Brave Little Belgium is a content platform curated by Creative Belgium.
We look at Belgium's top work from an international perspective.
'Why is it brave and typically Belgian?'

our mission statement

100 years ago, they called us brave little belgium.
Or 'these little fuckers.' We had our own ideas.
When they asked us to step in line, we peed on their shoes.
Dangerous. But brave.
That typifies us, Belgians.
So let's be proud of our brave ideas. And show them.
By gathering the best work from hellhole and beyond,
we make the rest pee their pants again.
Because the little fuckers are back.

  • 15/07/2022

Lisa Carletta: from Mons to Brussels, from London to Milan

Why do one thing when you’re good at so many? At least, that’s what we think when we look at Lisa Carletta’s portfolio. This photographer slash director from Mons covers quite the range. Commercial shoots for Ikea? Sure. Editorials for Vogue Italia? Why not? Portraying artists like our national treasure Stromae? Of course. Fine art compositions, breast cancer awareness campaigns and 3D Animation art projects? Check, check and triple check. And there’s plenty more, but this paragraph has to end at some point, doesn’t it? It's clear: Lisa has already run a fascinating course at the age of 39. It all started with a fairly basic photography class in school when she was 12. About a decade and a half later – overarching the rest of high school, a degree in advertising and a few internships – it would turn out to become her career. Not bad for an autodidact. It started in Belgium, but soon the sirens abroad lured her away. First Paris, then London where she studied fine arts at the esteemed Royal College of Art. Today, she lives closer to her roots: Italy.

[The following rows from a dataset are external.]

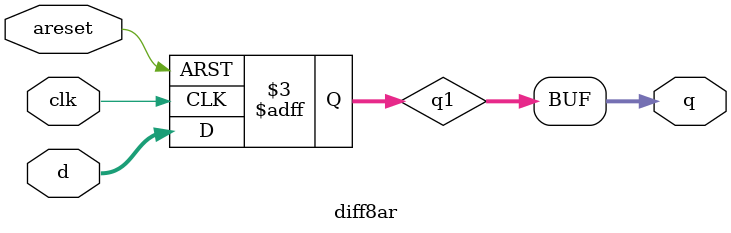
<source format=v>

module diff8ar (
    input clk,
    input areset,   // active high asynchronous reset
    input [7:0] d,
    output [7:0] q
);
    reg [7:0] q1;
    always @(posedge clk or posedge areset) begin
        if ( areset == 1'b1 ) begin
            q1<=8'h00;
        end
        else begin
            q1<=d;
        end
    end

    assign q=q1;
endmodule

</source>
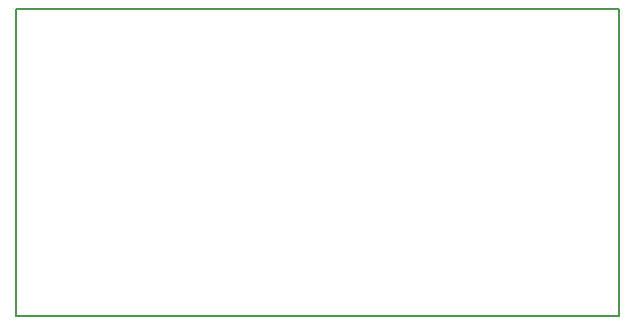
<source format=gko>
G04 Layer: BoardOutlineLayer*
G04 EasyEDA v6.5.8, 2022-07-18 23:19:08*
G04 1589dfe675ed41be9403e30dc75cfddf,10*
G04 Gerber Generator version 0.2*
G04 Scale: 100 percent, Rotated: No, Reflected: No *
G04 Dimensions in millimeters *
G04 leading zeros omitted , absolute positions ,4 integer and 5 decimal *
%FSLAX45Y45*%
%MOMM*%

%ADD10C,0.2000*%
D10*
X5100091Y-101D02*
G01*
X5100345Y-2600299D01*
X5100091Y-101D02*
G01*
X279Y-609D01*
X0Y0D02*
G01*
X0Y-2600960D01*
X25Y-2601061D02*
G01*
X5100345Y-2601061D01*

%LPD*%
M02*

</source>
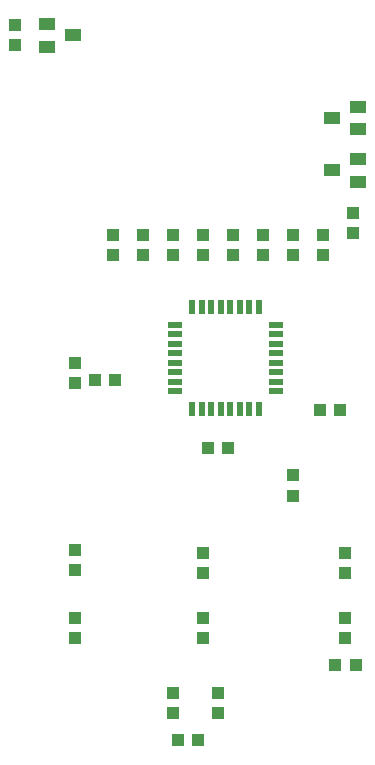
<source format=gtp>
G75*
%MOIN*%
%OFA0B0*%
%FSLAX25Y25*%
%IPPOS*%
%LPD*%
%AMOC8*
5,1,8,0,0,1.08239X$1,22.5*
%
%ADD10R,0.05512X0.03937*%
%ADD11R,0.04331X0.03937*%
%ADD12R,0.03937X0.04331*%
%ADD13R,0.04134X0.04252*%
%ADD14R,0.04252X0.04134*%
%ADD15R,0.02200X0.05000*%
%ADD16R,0.05000X0.02200*%
D10*
X0129969Y0196800D03*
X0138631Y0193060D03*
X0138631Y0200540D03*
X0138631Y0210560D03*
X0138631Y0218040D03*
X0129969Y0214300D03*
X0043631Y0241800D03*
X0034969Y0238060D03*
X0034969Y0245540D03*
D11*
X0044300Y0040954D03*
X0044300Y0047646D03*
X0044300Y0063454D03*
X0044300Y0070146D03*
X0044300Y0125954D03*
X0044300Y0132646D03*
X0056800Y0168454D03*
X0056800Y0175146D03*
X0066800Y0175146D03*
X0066800Y0168454D03*
X0076800Y0168454D03*
X0076800Y0175146D03*
X0086800Y0175146D03*
X0086800Y0168454D03*
X0096800Y0168454D03*
X0096800Y0175146D03*
X0106800Y0175146D03*
X0106800Y0168454D03*
X0116800Y0168454D03*
X0116800Y0175146D03*
X0126800Y0175146D03*
X0126800Y0168454D03*
X0136800Y0175954D03*
X0136800Y0182646D03*
X0134300Y0069146D03*
X0134300Y0062454D03*
X0134300Y0047646D03*
X0134300Y0040954D03*
X0091800Y0022646D03*
X0091800Y0015954D03*
X0076800Y0015954D03*
X0076800Y0022646D03*
X0086800Y0040954D03*
X0086800Y0047646D03*
X0086800Y0062454D03*
X0086800Y0069146D03*
X0024300Y0238454D03*
X0024300Y0245146D03*
D12*
X0050954Y0126800D03*
X0057646Y0126800D03*
X0125954Y0116800D03*
X0132646Y0116800D03*
D13*
X0095245Y0104300D03*
X0088355Y0104300D03*
X0130855Y0031800D03*
X0137745Y0031800D03*
X0085245Y0006800D03*
X0078355Y0006800D03*
D14*
X0116800Y0088355D03*
X0116800Y0095245D03*
D15*
X0105324Y0117400D03*
X0102174Y0117400D03*
X0099024Y0117400D03*
X0095875Y0117400D03*
X0092725Y0117400D03*
X0089576Y0117400D03*
X0086426Y0117400D03*
X0083276Y0117400D03*
X0083276Y0151200D03*
X0086426Y0151200D03*
X0089576Y0151200D03*
X0092725Y0151200D03*
X0095875Y0151200D03*
X0099024Y0151200D03*
X0102174Y0151200D03*
X0105324Y0151200D03*
D16*
X0111200Y0145324D03*
X0111200Y0142174D03*
X0111200Y0139024D03*
X0111200Y0135875D03*
X0111200Y0132725D03*
X0111200Y0129576D03*
X0111200Y0126426D03*
X0111200Y0123276D03*
X0077400Y0123276D03*
X0077400Y0126426D03*
X0077400Y0129576D03*
X0077400Y0132725D03*
X0077400Y0135875D03*
X0077400Y0139024D03*
X0077400Y0142174D03*
X0077400Y0145324D03*
M02*

</source>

Travelling between, Milan, Paris, London and Belgium, she keeps on rolling.

The range of your work is hard to summarize in a couple of words. How would you introduce yourself at a cocktail party?

  • L. I would keep it short: photographer and director. I could introduce myself as an artist as well. But I wouldn’t do that. Sounds a bit pretentious, doesn’t it? (laughs)

You’re a self-taught photographer and director. There are easier ways to start a career. How did that happen?

  • L. I was looking for a fixed job in advertising, but I didn’t feel as if there were chances for me. As I was very passionate about photography, I decided to take the leap and just start. I was already 27 back then, so quite late. But that’s the way it went. Victoire Magazine, part of Le Soir, was my first big break. They gave me a change by handing me a very broad theme like Christmas or cinema, and a whole lot of freedom. They let me develop my ideas and concepts in near total freedom. That way, my portfolio grew, and other agencies started contacting me. That brought me to Paris. After that, the ball kept rolling.

That doesn’t sound like you’ve been minutely working out a masterplan for your career?

  • L. No, not at all. I’m always just going with the flow. The same goes for London. I visited the Royal College of Art because one of my assistants wanted to do a master’s degree there. I immediately fell in love with the school. So, I applied and was enrolled there. That was in 2015, when I was already working as a photographer for about 7 years. When I left London for Milan, it was quite similar. I felt like I had finished something, and because of Brexit the whole mood in the country had changed. I wanted to reconnect with my roots, my identity. As I’m both Belgian and Italian, I decided to move to Milan.

Belgium, London, Paris, Milan. Worlds apart?

  • L. There are differences, as well in ideas as in the way things work. Belgium is very well organized. Italy not so much (smiles). It’s much more chaotic, I would say. And London treats young people differently. There are many more opportunities for them. Age doesn’t seem to matter, as long as they think that person fits. My first project at a London agency, the account was 22 years old. In Belgium, you’ll need more patience. And then there’s the creative differences. Belgians are much freer in the way they think and talk. We’re not afraid to talk about anything. We dare to go far, for instance in dark humor and irony. That’s a big contrast with Italy. There’s a more conservative mindset, I think. Take the mortierbrigade campaign for Brussels Mobility, with the old guy who won a fortune by betting on alcohol and drug related car crashes. That wouldn’t work in Italy.

Is that part of our creative identity?

  • L. Yeah, the dark humor and irony are important parts of that. We’re not afraid to laugh with ourselves, we don’t take ourselves too seriously. In Paris, for instance, that’s rather different (laughs).

You’ve been living abroad for a while now. Ever feel like moving back?

  • L. (hesitates) Eh, the door is never closed. I actually loved every city I’ve lived in: Brussels, London, now Milan… But I go back home often, for family and for work. So, I don’t have to miss it.